## Written task
Please restate the data word for word, leaving out no line.

## The input

────────────────

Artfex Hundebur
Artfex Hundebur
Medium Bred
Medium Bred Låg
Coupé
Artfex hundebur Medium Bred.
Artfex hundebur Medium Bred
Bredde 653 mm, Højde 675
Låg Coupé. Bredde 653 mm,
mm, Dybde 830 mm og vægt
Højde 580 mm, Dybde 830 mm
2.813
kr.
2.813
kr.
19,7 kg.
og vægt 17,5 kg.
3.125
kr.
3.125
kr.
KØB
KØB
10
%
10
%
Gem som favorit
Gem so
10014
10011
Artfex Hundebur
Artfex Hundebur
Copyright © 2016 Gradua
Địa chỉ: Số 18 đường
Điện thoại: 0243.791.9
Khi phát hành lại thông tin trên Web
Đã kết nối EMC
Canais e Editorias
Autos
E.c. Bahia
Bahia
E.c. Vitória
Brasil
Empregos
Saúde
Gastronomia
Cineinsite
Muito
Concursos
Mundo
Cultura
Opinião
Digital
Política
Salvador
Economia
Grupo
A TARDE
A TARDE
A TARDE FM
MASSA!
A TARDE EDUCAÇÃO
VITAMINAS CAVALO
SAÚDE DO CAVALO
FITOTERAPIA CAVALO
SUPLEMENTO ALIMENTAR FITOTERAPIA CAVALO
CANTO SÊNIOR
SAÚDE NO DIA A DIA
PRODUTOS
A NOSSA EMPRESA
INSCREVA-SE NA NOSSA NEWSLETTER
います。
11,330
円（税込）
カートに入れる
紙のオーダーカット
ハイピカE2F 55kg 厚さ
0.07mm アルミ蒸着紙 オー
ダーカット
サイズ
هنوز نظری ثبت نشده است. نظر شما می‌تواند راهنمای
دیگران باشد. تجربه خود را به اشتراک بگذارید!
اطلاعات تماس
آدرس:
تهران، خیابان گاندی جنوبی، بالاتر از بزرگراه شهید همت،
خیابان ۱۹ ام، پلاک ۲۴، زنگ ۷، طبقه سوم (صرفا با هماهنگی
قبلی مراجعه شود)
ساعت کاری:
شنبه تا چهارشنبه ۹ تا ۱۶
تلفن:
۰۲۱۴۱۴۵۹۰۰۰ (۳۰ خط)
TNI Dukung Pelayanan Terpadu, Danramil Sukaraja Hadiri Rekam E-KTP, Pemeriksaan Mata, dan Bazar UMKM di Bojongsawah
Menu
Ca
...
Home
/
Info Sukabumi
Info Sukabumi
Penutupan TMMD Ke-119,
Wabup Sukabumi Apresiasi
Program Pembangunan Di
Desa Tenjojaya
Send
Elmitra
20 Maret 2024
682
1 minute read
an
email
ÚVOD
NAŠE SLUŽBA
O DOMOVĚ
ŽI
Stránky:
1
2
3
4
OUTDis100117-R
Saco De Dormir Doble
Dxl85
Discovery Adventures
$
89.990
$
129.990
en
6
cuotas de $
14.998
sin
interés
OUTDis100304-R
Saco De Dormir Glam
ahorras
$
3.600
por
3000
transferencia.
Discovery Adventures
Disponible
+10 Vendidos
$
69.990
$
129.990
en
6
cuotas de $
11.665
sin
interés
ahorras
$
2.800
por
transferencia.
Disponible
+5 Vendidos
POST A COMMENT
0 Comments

────────────────

## Answer
Artfex Hundebur
Artfex Hundebur
Medium Bred
Medium Bred Låg
Coupé
Artfex hundebur Medium Bred.
Artfex hundebur Medium Bred
Bredde 653 mm, Højde 675
Låg Coupé. Bredde 653 mm,
mm, Dybde 830 mm og vægt
Højde 580 mm, Dybde 830 mm
2.813
kr.
2.813
kr.
19,7 kg.
og vægt 17,5 kg.
3.125
kr.
3.125
kr.
KØB
KØB
10
%
10
%
Gem som favorit
Gem so
10014
10011
Artfex Hundebur
Artfex Hundebur
Copyright © 2016 Gradua
Địa chỉ: Số 18 đường
Điện thoại: 0243.791.9
Khi phát hành lại thông tin trên Web
Đã kết nối EMC
Canais e Editorias
Autos
E.c. Bahia
Bahia
E.c. Vitória
Brasil
Empregos
Saúde
Gastronomia
Cineinsite
Muito
Concursos
Mundo
Cultura
Opinião
Digital
Política
Salvador
Economia
Grupo
A TARDE
A TARDE
A TARDE FM
MASSA!
A TARDE EDUCAÇÃO
VITAMINAS CAVALO
SAÚDE DO CAVALO
FITOTERAPIA CAVALO
SUPLEMENTO ALIMENTAR FITOTERAPIA CAVALO
CANTO SÊNIOR
SAÚDE NO DIA A DIA
PRODUTOS
A NOSSA EMPRESA
INSCREVA-SE NA NOSSA NEWSLETTER
います。
11,330
円（税込）
カートに入れる
紙のオーダーカット
ハイピカE2F 55kg 厚さ
0.07mm アルミ蒸着紙 オー
ダーカット
サイズ
هنوز نظری ثبت نشده است. نظر شما می‌تواند راهنمای
دیگران باشد. تجربه خود را به اشتراک بگذارید!
اطلاعات تماس
آدرس:
تهران، خیابان گاندی جنوبی، بالاتر از بزرگراه شهید همت،
خیابان ۱۹ ام، پلاک ۲۴، زنگ ۷، طبقه سوم (صرفا با هماهنگی
قبلی مراجعه شود)
ساعت کاری:
شنبه تا چهارشنبه ۹ تا ۱۶
تلفن:
۰۲۱۴۱۴۵۹۰۰۰ (۳۰ خط)
TNI Dukung Pelayanan Terpadu, Danramil Sukaraja Hadiri Rekam E-KTP, Pemeriksaan Mata, dan Bazar UMKM di Bojongsawah
Menu
Ca
...
Home
/
Info Sukabumi
Info Sukabumi
Penutupan TMMD Ke-119,
Wabup Sukabumi Apresiasi
Program Pembangunan Di
Desa Tenjojaya
Send
Elmitra
20 Maret 2024
682
1 minute read
an
email
ÚVOD
NAŠE SLUŽBA
O DOMOVĚ
ŽI
Stránky:
1
2
3
4
OUTDis100117-R
Saco De Dormir Doble
Dxl85
Discovery Adventures
$
89.990
$
129.990
en
6
cuotas de $
14.998
sin
interés
OUTDis100304-R
Saco De Dormir Glam
ahorras
$
3.600
por
3000
transferencia.
Discovery Adventures
Disponible
+10 Vendidos
$
69.990
$
129.990
en
6
cuotas de $
11.665
sin
interés
ahorras
$
2.800
por
transferencia.
Disponible
+5 Vendidos
POST A COMMENT
0 Comments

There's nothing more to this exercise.